++++ GIVEN DATA ++++

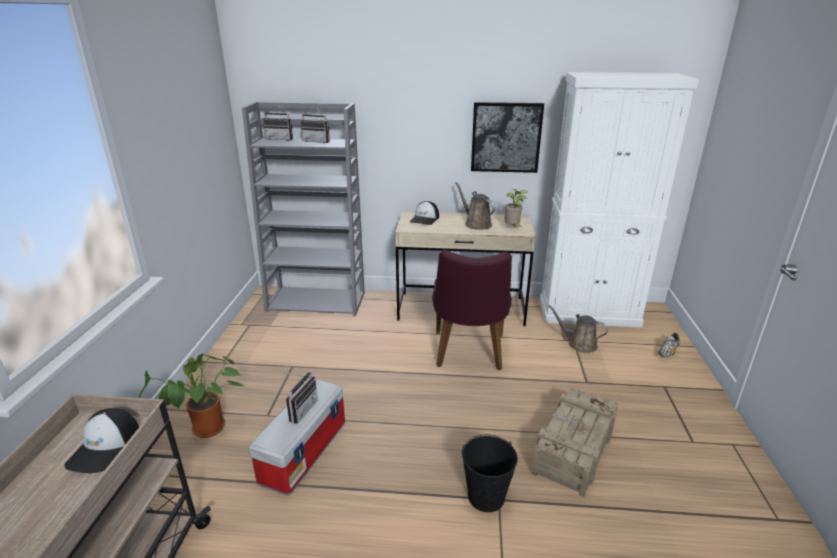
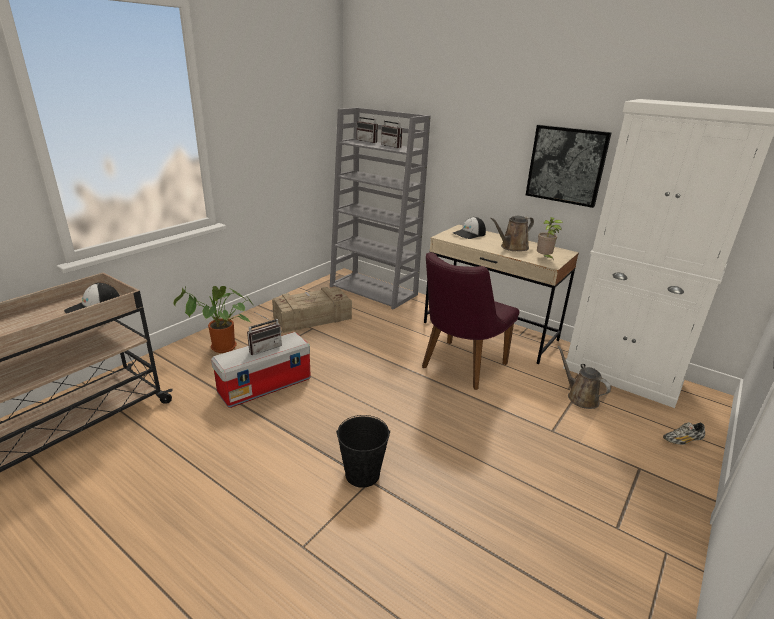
camera: 30 degrees right, 0 degrees up
(476, 224) = (512, 247): brown watering can -> brown watering can turned 120 degrees counterclockwise
(573, 449) = (477, 476): crate -> crate (312, 318)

++++

- [THE TASK] Across the data, pull every line containing the string "degrees".

- [FINISHED EXERCISE]
camera: 30 degrees right, 0 degrees up
(476, 224) = (512, 247): brown watering can -> brown watering can turned 120 degrees counterclockwise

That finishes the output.